Es un formato noble y chicle. Frecuencia Latina lo ha estirado al punto en que ya quedó como una masa laxa, reciclable, digerible solo con agua y humor.
Todos los que creían que se parecían a otros ya pasaron por ahí; todos los trucos ya se probaron; todos los cantantes famosos ya fueron remedados. Por eso, la única posibilidad de lanzar una enésima temporada de “Yo soy” no era con nuevo cásting, sino repitiendo a los ganadores, una breve edición para elegir a un campeón de campeones. Que tampoco es algo original, pues ya habían hecho algo parecido.

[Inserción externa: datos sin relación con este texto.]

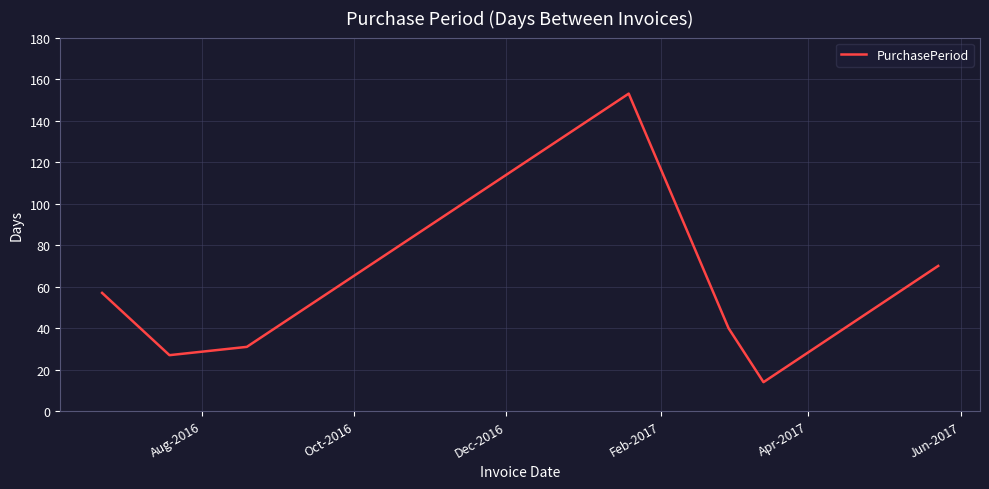

How many interior local peaks (higher than both neighbors) does the data have?

1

Y por eso, también, para hacerse digeribles ellos mismos, no han cambiado de jueces. Eso se sentiría falso, pues no hay nada nuevo y serio sobre lo qué fallar. Había que repetir el cuarteto –Ricardo Morán, Maricarmen Marín, Fernando Armas y, la única adición en los tres años de programa, Katia Palma– con la única consigna de ser más chapuceros que nunca. En realidad, ya ni se preocupan por cumplir un papel, ni definir un tono, ni dar un juicio, ni marcar un ritmo o pauta. A Katia puede ocurrírsele piropear a un bajista, a Maricarmen batir a Ricardo y a Fernando ponerse serio, que en su caso es un chiste. Adolfo Aguilar y Karen Schwarz también le entran al relajo.

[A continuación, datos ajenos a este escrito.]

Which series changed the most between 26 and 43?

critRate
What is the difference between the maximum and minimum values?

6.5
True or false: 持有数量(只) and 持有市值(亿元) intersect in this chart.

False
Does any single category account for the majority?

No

Esta breve temporada es lo más cerca que el programa ha llegado al ‘reality’, pero no del lado de los concursantes, que de eso se trataba, sino del lado de los jueces. La cara de Ricardo cuando no sabe si entregarse al chongo o preocuparse por el tiempo excesivo de un chiste confirma la impresión de improvisación. El ‘quechuchismo’ es tal que pronosticar quién ganará resulta intrascendente. Pero no dejo de vacilarme con ellos.